#### [Written request]
Write out every line of the data below in which the string "oppositeDirection" appears.

#### [Data for the task]
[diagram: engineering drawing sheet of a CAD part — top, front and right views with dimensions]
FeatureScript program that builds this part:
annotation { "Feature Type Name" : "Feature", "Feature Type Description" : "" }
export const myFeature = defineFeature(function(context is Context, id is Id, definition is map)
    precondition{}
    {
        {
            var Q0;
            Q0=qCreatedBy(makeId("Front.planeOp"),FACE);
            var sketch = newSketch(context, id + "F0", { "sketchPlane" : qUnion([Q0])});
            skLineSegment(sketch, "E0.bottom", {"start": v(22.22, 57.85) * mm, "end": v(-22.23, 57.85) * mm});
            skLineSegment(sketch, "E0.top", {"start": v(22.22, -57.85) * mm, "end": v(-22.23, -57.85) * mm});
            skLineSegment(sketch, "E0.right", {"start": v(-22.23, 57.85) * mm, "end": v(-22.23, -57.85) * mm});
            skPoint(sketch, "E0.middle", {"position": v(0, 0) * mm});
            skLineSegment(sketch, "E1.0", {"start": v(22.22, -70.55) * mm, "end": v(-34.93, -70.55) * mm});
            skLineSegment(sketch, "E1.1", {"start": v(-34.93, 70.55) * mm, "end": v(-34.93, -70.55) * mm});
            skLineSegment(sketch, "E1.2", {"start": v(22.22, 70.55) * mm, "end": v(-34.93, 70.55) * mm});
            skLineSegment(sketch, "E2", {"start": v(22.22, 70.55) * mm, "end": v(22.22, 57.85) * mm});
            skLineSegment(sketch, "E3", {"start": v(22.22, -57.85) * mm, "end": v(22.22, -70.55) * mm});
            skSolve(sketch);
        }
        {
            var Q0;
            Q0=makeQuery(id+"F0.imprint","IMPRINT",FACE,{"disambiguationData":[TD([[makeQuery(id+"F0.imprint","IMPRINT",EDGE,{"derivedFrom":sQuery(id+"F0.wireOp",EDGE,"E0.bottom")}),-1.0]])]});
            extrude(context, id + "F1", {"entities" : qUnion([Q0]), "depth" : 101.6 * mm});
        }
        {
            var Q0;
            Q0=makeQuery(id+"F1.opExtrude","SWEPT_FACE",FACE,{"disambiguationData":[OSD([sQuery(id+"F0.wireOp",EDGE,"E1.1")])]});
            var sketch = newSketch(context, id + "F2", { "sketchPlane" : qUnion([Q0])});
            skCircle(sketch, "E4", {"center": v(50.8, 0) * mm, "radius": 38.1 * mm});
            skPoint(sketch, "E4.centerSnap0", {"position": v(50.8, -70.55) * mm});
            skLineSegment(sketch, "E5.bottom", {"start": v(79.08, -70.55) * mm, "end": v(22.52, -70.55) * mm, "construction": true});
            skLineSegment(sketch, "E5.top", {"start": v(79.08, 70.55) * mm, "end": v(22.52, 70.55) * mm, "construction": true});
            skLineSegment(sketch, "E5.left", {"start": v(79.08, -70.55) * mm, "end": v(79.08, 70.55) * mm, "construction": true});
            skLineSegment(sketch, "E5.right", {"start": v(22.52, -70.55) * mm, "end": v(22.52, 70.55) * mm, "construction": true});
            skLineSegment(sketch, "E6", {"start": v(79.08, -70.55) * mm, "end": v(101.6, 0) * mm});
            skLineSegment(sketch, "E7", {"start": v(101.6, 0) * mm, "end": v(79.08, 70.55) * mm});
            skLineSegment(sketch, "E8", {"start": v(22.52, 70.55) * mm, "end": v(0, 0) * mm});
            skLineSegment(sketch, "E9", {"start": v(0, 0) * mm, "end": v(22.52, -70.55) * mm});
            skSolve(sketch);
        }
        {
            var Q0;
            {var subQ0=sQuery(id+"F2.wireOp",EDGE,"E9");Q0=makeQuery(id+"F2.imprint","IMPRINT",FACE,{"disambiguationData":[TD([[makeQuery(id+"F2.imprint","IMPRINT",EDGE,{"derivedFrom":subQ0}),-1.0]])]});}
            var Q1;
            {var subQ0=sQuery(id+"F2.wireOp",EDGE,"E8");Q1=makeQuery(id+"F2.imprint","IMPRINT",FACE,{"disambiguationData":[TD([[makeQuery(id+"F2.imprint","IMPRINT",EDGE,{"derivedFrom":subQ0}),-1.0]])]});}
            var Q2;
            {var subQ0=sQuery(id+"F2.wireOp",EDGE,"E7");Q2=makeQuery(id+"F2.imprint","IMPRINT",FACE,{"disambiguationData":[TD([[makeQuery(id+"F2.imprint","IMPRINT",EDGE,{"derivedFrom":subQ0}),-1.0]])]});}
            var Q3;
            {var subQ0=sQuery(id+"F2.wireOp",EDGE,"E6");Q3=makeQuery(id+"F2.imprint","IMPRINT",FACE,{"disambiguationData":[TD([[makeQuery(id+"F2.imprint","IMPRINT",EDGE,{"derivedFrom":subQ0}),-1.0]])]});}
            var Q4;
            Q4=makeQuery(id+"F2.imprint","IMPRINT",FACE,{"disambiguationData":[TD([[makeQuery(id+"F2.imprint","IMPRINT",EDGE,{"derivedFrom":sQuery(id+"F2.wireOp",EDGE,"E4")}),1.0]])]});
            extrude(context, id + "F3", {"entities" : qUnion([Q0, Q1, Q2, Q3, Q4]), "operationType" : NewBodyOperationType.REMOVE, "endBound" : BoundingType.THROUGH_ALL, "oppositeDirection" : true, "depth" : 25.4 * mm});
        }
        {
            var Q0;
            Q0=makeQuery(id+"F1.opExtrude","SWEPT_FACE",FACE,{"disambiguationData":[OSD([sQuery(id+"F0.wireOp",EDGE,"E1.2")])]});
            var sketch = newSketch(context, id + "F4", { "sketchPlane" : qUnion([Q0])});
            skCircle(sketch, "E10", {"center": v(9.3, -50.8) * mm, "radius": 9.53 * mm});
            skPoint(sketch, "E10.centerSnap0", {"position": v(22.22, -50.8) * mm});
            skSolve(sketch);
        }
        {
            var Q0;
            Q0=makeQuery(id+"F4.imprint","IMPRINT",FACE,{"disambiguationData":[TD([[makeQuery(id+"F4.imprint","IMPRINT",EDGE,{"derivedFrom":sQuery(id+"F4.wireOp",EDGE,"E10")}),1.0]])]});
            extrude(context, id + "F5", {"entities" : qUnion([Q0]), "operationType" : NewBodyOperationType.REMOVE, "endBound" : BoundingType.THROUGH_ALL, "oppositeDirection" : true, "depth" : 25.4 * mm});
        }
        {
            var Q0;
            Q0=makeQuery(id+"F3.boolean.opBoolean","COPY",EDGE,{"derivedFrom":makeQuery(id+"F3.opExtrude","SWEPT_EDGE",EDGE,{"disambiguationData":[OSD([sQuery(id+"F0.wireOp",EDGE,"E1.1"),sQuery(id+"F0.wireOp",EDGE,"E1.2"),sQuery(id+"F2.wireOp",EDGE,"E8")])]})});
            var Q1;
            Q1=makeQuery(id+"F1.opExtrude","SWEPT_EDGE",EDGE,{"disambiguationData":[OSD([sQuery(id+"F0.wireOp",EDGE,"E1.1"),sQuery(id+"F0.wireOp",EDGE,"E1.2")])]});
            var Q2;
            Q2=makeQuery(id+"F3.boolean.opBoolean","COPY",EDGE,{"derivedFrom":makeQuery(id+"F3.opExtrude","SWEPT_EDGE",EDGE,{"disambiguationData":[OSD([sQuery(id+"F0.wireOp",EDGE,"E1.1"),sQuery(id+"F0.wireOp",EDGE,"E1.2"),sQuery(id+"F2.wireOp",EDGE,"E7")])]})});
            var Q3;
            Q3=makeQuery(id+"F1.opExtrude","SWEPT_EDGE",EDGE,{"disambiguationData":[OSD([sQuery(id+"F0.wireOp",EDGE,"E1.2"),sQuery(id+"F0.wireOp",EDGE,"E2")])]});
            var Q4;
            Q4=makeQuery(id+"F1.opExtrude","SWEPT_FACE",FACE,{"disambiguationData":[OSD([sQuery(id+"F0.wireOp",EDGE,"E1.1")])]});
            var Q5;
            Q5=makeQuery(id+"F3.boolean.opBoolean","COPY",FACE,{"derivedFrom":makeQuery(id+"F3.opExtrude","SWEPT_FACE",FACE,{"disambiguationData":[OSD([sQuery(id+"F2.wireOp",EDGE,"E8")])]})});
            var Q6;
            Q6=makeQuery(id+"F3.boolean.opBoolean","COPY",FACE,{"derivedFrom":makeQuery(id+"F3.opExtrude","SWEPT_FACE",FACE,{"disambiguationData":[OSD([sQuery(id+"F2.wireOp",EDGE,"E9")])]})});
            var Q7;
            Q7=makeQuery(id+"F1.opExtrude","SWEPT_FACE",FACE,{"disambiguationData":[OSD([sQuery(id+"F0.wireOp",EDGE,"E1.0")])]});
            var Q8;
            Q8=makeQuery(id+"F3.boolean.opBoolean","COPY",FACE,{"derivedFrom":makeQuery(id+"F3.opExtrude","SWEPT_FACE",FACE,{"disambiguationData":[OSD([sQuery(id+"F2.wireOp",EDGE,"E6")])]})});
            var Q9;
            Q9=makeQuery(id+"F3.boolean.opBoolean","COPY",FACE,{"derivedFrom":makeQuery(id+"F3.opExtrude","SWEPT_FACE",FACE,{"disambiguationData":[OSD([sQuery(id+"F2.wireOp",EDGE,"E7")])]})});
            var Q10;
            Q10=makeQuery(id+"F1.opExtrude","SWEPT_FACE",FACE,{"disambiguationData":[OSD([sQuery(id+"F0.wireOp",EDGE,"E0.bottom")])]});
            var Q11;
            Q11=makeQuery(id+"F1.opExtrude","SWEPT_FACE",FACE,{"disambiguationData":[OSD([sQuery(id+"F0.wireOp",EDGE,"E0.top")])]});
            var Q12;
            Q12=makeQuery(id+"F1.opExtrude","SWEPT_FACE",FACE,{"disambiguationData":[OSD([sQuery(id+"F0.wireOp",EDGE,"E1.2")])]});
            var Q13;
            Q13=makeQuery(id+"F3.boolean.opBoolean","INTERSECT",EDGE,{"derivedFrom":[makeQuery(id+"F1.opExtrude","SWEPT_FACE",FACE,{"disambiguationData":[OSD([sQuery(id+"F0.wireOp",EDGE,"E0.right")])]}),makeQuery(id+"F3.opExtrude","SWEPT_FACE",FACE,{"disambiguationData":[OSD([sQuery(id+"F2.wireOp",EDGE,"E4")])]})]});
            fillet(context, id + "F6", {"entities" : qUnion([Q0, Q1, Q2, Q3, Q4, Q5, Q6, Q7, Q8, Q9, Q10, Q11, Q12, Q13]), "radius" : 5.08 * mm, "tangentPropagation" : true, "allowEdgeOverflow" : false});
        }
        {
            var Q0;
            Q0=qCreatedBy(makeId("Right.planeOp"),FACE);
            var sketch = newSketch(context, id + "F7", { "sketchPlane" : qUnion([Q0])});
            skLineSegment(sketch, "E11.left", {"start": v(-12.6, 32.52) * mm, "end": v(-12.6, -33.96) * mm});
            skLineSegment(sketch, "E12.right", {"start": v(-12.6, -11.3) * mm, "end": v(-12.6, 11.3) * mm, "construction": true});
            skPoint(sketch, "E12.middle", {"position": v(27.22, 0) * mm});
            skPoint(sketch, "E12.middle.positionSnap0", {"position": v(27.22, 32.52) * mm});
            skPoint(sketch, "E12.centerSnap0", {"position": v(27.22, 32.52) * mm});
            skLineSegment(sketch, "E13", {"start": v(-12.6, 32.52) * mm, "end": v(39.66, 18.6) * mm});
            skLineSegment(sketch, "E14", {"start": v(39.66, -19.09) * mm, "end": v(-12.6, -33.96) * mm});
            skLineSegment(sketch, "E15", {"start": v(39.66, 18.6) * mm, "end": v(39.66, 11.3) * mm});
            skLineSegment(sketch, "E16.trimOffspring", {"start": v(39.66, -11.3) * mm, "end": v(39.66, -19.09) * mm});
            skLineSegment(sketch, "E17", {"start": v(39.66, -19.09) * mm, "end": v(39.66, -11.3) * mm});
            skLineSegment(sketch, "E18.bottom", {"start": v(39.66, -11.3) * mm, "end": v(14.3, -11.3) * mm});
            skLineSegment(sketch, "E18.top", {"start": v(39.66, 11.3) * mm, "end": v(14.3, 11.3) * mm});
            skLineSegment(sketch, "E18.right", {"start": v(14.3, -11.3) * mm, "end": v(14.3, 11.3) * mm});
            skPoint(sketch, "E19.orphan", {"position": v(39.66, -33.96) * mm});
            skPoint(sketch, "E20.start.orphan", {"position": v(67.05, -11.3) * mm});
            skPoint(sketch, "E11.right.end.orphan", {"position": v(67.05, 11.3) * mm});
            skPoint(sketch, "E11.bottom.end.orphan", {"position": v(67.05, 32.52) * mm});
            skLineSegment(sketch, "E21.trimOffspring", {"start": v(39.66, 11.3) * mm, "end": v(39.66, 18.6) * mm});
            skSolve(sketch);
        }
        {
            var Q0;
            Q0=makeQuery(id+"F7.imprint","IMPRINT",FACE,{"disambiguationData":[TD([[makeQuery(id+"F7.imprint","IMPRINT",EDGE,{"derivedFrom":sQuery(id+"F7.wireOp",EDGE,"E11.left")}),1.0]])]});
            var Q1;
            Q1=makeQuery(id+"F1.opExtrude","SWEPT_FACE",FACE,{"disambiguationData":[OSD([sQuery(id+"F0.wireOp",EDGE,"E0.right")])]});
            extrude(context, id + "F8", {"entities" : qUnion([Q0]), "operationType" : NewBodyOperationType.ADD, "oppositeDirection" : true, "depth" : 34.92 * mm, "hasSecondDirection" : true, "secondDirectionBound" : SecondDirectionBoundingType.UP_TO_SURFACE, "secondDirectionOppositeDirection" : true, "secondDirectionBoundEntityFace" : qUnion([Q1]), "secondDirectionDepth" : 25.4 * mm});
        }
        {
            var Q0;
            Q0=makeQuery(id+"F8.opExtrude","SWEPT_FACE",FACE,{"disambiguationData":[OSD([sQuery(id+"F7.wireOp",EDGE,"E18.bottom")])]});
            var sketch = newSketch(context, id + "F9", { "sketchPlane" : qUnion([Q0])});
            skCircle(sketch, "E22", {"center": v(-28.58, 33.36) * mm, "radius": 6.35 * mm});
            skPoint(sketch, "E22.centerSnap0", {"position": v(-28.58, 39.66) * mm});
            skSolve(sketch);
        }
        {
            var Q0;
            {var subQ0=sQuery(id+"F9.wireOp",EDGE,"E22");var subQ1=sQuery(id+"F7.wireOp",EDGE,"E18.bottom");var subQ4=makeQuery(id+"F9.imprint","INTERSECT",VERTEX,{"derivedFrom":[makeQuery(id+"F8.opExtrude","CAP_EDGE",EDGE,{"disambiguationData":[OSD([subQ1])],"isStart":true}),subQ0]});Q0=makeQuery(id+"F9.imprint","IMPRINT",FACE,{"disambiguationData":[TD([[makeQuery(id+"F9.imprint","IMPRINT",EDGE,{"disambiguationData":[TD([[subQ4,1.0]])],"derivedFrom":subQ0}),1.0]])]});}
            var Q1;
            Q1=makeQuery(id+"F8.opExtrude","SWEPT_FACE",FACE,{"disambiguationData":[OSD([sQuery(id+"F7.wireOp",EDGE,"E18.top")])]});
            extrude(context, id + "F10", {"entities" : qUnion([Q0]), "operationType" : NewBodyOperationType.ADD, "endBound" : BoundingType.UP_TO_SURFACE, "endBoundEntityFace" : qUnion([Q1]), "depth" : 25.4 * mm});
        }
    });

#### [Solved problem]
            extrude(context, id + "F3", {"entities" : qUnion([Q0, Q1, Q2, Q3, Q4]), "operationType" : NewBodyOperationType.REMOVE, "endBound" : BoundingType.THROUGH_ALL, "oppositeDirection" : true, "depth" : 25.4 * mm});
            extrude(context, id + "F5", {"entities" : qUnion([Q0]), "operationType" : NewBodyOperationType.REMOVE, "endBound" : BoundingType.THROUGH_ALL, "oppositeDirection" : true, "depth" : 25.4 * mm});
            extrude(context, id + "F8", {"entities" : qUnion([Q0]), "operationType" : NewBodyOperationType.ADD, "oppositeDirection" : true, "depth" : 34.92 * mm, "hasSecondDirection" : true, "secondDirectionBound" : SecondDirectionBoundingType.UP_TO_SURFACE, "secondDirectionOppositeDirection" : true, "secondDirectionBoundEntityFace" : qUnion([Q1]), "secondDirectionDepth" : 25.4 * mm});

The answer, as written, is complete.